* _What is required_
Which lines below fall between the one containing "M193,26H287L288,53H263V31L193,32Z" and the one containing "M181,592L184,589L204,582"? Repeat them exactly, counting both of those lines, and add nothing else.

Segment Open

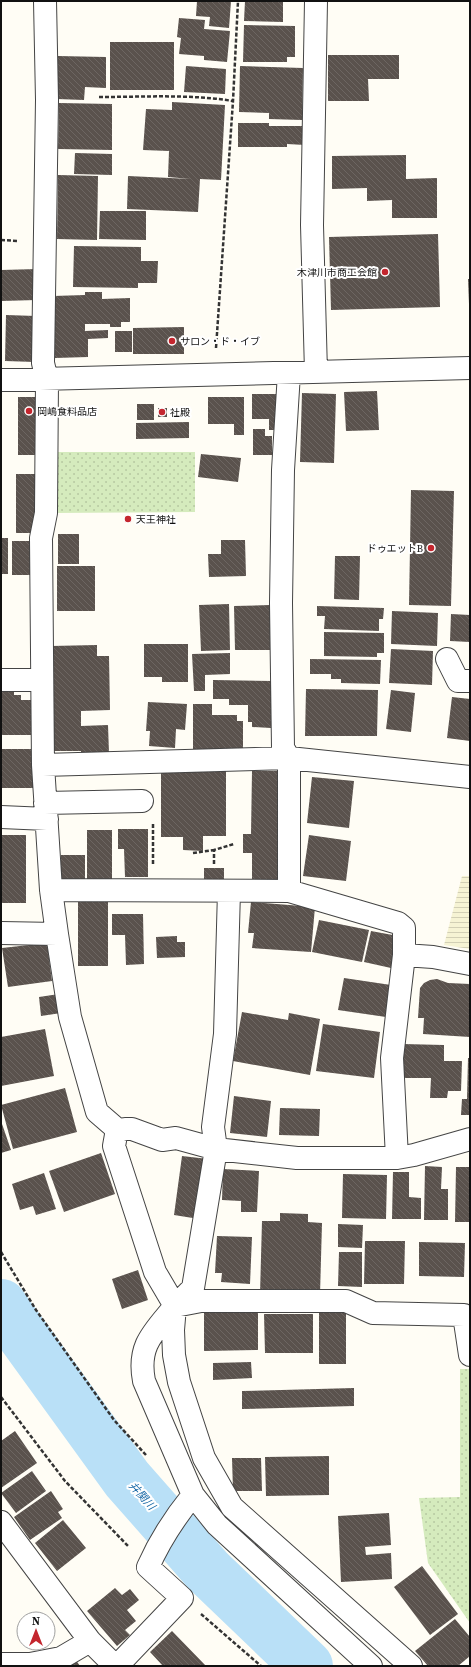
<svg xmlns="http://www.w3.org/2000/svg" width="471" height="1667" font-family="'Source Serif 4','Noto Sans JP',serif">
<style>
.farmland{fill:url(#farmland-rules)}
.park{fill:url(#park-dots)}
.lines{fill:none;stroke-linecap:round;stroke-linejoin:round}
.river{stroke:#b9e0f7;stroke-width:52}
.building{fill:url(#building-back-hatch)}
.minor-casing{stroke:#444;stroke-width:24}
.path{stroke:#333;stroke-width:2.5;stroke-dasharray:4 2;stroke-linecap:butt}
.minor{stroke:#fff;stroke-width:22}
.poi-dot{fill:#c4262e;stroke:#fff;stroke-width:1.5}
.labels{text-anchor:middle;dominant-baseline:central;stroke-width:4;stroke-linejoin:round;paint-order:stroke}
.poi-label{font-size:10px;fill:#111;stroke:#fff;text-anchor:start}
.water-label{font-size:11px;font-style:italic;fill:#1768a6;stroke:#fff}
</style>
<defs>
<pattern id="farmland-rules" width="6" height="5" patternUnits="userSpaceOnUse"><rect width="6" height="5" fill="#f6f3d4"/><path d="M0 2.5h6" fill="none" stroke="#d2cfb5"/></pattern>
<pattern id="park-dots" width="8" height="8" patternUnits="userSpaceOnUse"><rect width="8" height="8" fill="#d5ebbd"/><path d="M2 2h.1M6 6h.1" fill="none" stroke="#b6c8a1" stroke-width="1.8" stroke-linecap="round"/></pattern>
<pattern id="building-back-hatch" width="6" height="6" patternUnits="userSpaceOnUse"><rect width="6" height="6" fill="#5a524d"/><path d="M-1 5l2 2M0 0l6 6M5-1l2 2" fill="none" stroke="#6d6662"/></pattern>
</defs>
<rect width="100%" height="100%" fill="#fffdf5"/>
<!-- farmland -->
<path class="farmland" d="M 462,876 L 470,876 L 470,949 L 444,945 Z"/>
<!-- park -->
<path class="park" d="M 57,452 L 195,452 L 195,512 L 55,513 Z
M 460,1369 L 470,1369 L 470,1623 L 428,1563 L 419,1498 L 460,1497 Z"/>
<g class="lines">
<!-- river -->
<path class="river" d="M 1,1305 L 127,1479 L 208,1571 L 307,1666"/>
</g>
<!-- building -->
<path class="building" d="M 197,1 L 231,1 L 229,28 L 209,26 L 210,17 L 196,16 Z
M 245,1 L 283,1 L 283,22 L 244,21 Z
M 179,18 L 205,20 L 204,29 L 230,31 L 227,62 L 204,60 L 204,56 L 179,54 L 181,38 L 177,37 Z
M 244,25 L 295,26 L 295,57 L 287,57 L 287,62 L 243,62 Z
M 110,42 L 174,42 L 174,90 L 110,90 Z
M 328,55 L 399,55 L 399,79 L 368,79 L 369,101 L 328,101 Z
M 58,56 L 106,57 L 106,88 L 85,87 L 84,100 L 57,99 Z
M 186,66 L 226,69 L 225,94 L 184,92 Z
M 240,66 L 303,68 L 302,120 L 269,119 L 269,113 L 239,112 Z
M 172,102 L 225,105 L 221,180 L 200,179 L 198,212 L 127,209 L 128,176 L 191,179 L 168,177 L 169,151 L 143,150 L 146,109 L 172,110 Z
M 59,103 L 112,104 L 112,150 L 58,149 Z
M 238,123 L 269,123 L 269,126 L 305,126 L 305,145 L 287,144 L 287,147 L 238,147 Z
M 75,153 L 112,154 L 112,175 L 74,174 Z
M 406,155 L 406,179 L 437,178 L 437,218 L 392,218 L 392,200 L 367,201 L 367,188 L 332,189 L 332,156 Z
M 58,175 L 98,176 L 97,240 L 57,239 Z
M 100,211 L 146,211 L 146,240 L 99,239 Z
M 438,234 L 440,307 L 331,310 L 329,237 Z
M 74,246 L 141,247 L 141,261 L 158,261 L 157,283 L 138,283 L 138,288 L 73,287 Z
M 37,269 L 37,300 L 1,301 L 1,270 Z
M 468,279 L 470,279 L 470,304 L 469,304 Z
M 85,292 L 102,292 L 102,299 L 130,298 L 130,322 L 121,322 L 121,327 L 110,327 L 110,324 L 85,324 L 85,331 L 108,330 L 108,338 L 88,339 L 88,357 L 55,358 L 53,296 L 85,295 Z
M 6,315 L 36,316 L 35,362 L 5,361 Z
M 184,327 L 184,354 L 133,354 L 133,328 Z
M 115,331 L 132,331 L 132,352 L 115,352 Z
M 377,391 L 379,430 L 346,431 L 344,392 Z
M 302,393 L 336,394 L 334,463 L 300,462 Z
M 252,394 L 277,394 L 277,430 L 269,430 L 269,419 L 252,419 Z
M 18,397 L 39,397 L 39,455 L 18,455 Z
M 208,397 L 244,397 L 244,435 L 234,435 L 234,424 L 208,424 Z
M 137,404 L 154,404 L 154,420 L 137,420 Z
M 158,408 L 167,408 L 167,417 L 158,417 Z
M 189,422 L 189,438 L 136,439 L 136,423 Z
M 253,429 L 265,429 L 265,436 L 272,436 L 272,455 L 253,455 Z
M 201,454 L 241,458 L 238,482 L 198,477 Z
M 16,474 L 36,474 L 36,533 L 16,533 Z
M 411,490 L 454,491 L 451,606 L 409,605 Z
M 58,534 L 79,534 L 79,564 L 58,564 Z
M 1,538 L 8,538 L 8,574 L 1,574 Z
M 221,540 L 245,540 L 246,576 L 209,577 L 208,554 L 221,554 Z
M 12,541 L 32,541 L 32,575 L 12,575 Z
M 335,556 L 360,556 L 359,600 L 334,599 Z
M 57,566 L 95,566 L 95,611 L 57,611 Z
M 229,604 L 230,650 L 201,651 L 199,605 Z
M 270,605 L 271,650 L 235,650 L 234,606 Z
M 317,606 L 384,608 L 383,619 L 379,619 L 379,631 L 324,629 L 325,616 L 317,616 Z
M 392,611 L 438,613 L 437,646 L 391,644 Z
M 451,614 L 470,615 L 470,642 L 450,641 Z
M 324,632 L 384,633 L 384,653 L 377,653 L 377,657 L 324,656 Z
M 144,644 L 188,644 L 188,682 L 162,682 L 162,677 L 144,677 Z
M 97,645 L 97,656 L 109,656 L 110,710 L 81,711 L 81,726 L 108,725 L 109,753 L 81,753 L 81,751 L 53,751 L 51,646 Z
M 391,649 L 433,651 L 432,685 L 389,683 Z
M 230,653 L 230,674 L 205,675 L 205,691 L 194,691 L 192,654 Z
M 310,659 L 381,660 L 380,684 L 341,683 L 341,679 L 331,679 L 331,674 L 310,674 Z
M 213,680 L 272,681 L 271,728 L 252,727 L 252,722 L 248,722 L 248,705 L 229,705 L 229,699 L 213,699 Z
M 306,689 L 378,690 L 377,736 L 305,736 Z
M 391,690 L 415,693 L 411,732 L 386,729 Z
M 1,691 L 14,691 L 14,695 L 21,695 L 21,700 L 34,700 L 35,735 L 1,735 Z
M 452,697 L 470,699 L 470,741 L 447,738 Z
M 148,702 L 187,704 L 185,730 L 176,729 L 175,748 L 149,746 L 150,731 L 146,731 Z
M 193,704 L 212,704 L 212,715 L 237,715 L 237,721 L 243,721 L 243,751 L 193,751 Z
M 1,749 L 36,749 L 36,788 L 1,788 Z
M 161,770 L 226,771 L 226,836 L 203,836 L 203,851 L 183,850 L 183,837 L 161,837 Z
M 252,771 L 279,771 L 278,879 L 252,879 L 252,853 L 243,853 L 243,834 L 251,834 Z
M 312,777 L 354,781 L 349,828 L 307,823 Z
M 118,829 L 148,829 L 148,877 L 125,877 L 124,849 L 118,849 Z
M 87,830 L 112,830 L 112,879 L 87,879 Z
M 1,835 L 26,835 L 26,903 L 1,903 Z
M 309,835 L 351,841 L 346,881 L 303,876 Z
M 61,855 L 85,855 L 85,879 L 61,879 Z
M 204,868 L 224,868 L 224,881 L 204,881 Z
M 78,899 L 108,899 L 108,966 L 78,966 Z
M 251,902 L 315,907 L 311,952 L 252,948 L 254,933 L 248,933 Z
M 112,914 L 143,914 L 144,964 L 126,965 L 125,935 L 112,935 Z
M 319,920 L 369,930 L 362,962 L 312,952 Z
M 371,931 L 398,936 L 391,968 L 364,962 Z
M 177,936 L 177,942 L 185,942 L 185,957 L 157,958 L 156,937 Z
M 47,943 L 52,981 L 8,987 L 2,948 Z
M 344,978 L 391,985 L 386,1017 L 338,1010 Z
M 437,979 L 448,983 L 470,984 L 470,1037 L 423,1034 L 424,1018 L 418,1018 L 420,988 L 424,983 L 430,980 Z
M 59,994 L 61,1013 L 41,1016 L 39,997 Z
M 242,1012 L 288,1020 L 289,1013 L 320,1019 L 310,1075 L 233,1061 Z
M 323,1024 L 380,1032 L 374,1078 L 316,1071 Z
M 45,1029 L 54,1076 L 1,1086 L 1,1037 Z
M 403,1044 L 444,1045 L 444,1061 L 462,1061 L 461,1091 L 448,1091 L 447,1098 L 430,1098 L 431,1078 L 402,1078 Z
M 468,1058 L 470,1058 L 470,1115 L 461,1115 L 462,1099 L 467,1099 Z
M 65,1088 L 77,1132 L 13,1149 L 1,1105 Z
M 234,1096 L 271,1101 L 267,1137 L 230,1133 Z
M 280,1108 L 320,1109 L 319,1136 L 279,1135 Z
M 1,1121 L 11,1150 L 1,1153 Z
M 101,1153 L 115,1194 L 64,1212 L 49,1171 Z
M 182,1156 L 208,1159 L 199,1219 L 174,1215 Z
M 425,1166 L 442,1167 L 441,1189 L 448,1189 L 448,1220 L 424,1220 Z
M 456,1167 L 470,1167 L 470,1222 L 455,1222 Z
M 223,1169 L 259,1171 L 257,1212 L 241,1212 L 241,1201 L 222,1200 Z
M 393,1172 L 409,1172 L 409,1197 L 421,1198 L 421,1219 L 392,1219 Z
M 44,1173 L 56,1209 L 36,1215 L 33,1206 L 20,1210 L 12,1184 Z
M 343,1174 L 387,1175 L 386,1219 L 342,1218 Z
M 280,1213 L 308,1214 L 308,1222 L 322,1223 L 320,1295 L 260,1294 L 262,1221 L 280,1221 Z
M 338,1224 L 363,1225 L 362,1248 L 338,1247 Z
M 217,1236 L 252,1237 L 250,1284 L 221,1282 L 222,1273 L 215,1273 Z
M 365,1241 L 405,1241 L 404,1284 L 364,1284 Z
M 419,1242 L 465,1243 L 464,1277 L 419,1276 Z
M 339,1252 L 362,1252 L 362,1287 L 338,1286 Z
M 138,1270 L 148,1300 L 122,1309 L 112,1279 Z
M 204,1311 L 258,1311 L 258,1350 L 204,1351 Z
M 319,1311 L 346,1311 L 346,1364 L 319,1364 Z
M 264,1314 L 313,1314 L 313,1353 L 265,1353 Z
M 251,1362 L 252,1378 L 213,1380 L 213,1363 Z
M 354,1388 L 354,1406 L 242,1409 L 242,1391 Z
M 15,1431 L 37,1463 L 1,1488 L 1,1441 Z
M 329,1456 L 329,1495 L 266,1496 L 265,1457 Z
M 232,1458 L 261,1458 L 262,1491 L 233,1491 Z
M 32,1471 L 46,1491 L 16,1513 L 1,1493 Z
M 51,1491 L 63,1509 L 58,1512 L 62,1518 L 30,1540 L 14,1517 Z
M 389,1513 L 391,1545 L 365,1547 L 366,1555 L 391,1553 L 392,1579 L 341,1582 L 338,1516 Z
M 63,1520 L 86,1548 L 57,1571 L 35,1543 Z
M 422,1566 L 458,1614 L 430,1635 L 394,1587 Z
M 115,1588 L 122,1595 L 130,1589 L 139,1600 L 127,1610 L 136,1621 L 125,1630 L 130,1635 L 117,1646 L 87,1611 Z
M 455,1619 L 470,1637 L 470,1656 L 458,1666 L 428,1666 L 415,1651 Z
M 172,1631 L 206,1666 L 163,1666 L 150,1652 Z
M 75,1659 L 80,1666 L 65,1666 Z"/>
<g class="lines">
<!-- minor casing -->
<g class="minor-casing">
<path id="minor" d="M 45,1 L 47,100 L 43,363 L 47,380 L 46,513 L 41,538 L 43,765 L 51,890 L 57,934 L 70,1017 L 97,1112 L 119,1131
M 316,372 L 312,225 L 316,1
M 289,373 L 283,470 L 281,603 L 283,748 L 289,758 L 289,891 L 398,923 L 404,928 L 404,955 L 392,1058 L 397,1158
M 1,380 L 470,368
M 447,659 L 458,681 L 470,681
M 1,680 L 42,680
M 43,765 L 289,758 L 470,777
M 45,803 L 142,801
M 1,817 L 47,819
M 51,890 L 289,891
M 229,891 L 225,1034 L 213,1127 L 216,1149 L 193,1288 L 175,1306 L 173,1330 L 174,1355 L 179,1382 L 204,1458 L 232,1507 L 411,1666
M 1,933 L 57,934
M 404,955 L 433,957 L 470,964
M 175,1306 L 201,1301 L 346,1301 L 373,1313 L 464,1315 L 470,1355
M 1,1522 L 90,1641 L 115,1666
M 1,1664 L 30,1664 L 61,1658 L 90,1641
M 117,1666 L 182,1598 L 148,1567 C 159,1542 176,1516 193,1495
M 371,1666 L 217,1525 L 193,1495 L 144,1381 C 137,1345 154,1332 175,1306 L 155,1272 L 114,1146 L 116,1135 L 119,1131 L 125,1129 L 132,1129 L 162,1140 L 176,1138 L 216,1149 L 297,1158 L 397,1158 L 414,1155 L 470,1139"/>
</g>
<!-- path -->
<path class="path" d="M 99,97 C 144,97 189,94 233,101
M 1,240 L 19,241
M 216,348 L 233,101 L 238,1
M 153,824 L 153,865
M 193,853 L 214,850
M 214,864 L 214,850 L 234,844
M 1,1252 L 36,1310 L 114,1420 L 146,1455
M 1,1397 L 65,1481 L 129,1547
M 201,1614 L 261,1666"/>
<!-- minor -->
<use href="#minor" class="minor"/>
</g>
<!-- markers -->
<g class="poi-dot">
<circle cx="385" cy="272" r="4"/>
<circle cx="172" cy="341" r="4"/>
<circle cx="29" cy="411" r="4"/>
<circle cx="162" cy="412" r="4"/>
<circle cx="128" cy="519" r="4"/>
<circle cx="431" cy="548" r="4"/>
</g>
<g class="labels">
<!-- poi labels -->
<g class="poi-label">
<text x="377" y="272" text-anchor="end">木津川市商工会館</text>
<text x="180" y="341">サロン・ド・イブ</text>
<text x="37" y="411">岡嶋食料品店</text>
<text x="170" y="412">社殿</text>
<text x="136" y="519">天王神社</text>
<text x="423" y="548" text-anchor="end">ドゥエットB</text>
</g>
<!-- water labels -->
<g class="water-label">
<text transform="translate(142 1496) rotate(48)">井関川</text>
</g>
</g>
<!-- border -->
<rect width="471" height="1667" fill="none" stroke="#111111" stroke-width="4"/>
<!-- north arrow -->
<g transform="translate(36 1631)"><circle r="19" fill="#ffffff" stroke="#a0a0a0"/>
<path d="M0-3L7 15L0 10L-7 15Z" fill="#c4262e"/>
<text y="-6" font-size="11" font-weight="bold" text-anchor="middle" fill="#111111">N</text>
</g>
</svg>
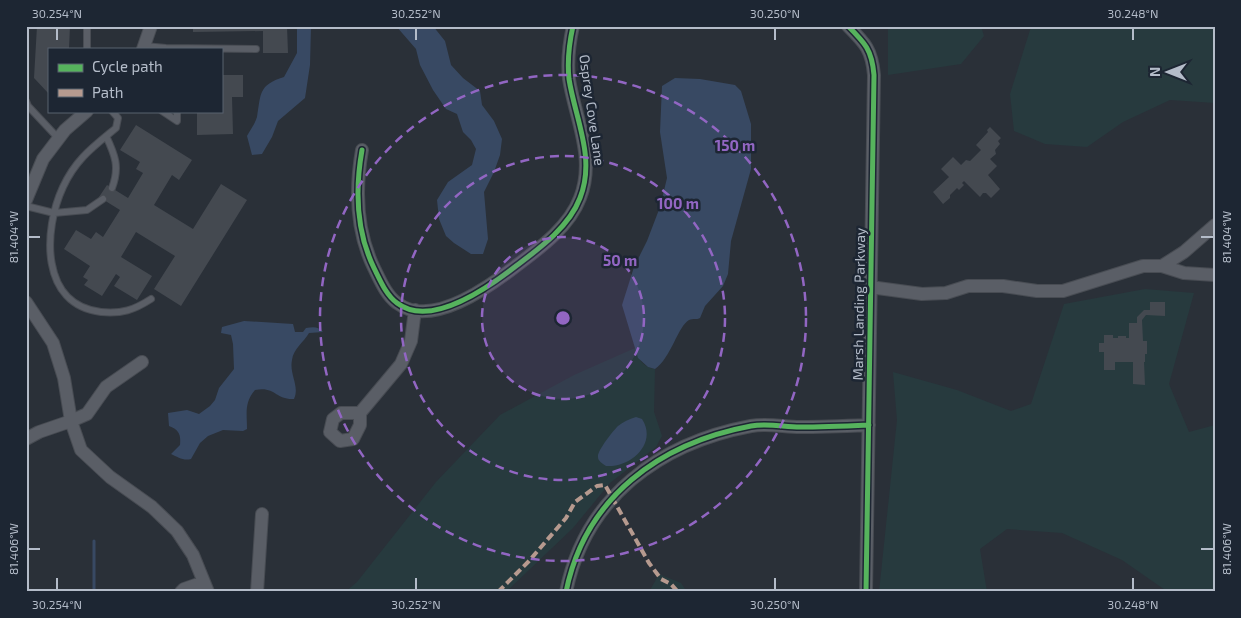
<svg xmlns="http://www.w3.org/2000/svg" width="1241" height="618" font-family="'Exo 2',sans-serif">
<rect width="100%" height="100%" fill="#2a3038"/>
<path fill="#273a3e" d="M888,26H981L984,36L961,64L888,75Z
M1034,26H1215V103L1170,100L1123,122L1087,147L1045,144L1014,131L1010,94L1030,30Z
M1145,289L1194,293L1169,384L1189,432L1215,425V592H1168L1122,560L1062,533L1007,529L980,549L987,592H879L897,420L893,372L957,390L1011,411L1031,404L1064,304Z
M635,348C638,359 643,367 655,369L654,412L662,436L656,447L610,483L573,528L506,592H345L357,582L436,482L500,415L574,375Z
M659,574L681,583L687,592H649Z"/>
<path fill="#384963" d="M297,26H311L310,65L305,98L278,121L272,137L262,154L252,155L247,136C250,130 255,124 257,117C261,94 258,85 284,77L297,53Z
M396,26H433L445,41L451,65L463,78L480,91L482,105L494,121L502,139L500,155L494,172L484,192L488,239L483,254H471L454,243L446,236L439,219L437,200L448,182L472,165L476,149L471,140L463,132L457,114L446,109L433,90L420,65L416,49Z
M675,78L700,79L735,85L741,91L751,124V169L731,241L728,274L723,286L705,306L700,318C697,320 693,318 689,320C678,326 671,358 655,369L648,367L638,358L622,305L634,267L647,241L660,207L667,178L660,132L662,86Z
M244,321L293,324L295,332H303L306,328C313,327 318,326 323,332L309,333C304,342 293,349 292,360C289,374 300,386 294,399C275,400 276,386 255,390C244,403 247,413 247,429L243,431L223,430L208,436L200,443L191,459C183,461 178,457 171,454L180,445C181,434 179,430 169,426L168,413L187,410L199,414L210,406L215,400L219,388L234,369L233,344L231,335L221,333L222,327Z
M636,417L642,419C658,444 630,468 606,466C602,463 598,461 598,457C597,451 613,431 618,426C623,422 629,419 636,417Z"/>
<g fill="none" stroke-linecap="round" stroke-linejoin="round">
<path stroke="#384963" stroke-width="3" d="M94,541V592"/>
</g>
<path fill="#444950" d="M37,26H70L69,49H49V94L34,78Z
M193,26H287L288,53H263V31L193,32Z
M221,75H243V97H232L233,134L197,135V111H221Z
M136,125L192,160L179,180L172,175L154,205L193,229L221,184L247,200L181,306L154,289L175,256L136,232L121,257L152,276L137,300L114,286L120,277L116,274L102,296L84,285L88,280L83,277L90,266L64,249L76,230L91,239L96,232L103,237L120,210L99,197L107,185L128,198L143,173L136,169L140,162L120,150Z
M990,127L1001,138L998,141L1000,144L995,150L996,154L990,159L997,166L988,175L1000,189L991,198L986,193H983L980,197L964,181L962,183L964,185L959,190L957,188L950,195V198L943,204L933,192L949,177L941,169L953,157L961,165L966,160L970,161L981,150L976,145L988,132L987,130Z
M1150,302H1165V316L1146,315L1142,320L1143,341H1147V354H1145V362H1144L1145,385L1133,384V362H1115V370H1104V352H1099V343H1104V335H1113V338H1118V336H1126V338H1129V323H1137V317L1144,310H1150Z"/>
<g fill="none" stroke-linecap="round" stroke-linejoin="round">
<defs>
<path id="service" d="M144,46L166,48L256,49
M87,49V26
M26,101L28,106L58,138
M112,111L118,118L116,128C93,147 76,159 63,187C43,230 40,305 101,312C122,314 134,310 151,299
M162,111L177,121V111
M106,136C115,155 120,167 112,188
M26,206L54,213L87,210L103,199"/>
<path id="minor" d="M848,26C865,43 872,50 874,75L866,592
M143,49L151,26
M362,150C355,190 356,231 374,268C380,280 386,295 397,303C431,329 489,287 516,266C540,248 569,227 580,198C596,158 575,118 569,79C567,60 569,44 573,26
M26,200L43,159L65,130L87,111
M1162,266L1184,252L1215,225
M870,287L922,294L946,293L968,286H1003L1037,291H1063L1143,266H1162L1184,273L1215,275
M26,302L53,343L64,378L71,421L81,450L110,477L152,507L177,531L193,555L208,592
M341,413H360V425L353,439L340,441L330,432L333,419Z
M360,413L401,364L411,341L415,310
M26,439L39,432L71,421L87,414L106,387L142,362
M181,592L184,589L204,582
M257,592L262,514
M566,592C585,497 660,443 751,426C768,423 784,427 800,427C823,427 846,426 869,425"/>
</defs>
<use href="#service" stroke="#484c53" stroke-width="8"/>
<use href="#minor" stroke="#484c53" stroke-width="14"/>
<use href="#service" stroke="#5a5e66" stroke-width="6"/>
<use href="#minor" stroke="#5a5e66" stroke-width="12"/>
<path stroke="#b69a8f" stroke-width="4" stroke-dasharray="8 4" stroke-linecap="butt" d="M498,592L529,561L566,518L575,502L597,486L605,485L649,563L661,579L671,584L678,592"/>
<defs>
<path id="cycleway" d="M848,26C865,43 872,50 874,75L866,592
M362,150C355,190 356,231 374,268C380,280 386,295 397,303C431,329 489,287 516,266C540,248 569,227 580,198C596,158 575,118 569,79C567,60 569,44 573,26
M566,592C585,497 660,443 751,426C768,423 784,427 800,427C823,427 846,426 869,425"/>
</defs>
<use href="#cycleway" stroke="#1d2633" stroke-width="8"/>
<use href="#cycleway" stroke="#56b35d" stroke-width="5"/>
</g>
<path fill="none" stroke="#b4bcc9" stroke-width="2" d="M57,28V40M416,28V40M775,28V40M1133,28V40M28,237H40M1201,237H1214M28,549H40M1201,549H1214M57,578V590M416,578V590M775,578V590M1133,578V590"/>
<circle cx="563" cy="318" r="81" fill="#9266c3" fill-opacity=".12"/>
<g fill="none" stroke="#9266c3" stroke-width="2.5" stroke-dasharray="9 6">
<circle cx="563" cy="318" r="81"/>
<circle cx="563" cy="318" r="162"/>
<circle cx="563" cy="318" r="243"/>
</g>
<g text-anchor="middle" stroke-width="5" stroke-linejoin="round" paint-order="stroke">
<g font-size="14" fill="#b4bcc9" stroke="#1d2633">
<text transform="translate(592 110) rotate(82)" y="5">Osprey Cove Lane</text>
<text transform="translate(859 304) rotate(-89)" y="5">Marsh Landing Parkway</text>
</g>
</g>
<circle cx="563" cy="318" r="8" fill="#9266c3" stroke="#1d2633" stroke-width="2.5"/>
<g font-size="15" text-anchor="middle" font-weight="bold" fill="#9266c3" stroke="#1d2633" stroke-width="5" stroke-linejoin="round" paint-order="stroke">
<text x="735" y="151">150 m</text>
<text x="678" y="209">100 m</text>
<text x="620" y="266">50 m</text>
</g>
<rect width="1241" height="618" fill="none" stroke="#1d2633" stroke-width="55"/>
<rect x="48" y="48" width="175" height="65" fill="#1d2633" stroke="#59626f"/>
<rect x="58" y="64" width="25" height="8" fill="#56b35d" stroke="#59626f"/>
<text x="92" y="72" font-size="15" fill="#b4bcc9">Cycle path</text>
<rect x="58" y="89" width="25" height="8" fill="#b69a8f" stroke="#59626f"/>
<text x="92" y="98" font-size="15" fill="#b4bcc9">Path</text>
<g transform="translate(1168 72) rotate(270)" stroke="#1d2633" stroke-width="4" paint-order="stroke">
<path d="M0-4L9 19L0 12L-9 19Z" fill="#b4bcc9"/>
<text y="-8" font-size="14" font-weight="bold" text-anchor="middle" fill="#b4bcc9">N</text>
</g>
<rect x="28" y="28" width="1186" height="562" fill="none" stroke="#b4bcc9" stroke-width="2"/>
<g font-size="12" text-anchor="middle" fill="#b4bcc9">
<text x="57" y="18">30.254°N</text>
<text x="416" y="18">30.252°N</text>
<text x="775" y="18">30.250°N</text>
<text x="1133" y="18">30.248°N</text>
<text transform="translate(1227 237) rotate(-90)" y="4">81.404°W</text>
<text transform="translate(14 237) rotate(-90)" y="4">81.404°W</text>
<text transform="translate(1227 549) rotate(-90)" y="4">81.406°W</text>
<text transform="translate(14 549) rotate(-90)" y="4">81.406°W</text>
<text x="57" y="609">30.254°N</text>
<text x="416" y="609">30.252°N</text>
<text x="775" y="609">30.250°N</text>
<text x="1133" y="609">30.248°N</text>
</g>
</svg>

Segment Closed

* _Answer_
M193,26H287L288,53H263V31L193,32Z
M221,75H243V97H232L233,134L197,135V111H221Z
M136,125L192,160L179,180L172,175L154,205L193,229L221,184L247,200L181,306L154,289L175,256L136,232L121,257L152,276L137,300L114,286L120,277L116,274L102,296L84,285L88,280L83,277L90,266L64,249L76,230L91,239L96,232L103,237L120,210L99,197L107,185L128,198L143,173L136,169L140,162L120,150Z
M990,127L1001,138L998,141L1000,144L995,150L996,154L990,159L997,166L988,175L1000,189L991,198L986,193H983L980,197L964,181L962,183L964,185L959,190L957,188L950,195V198L943,204L933,192L949,177L941,169L953,157L961,165L966,160L970,161L981,150L976,145L988,132L987,130Z
M1150,302H1165V316L1146,315L1142,320L1143,341H1147V354H1145V362H1144L1145,385L1133,384V362H1115V370H1104V352H1099V343H1104V335H1113V338H1118V336H1126V338H1129V323H1137V317L1144,310H1150Z"/>
<g fill="none" stroke-linecap="round" stroke-linejoin="round">
<defs>
<path id="service" d="M144,46L166,48L256,49
M87,49V26
M26,101L28,106L58,138
M112,111L118,118L116,128C93,147 76,159 63,187C43,230 40,305 101,312C122,314 134,310 151,299
M162,111L177,121V111
M106,136C115,155 120,167 112,188
M26,206L54,213L87,210L103,199"/>
<path id="minor" d="M848,26C865,43 872,50 874,75L866,592
M143,49L151,26
M362,150C355,190 356,231 374,268C380,280 386,295 397,303C431,329 489,287 516,266C540,248 569,227 580,198C596,158 575,118 569,79C567,60 569,44 573,26
M26,200L43,159L65,130L87,111
M1162,266L1184,252L1215,225
M870,287L922,294L946,293L968,286H1003L1037,291H1063L1143,266H1162L1184,273L1215,275
M26,302L53,343L64,378L71,421L81,450L110,477L152,507L177,531L193,555L208,592
M341,413H360V425L353,439L340,441L330,432L333,419Z
M360,413L401,364L411,341L415,310
M26,439L39,432L71,421L87,414L106,387L142,362
M181,592L184,589L204,582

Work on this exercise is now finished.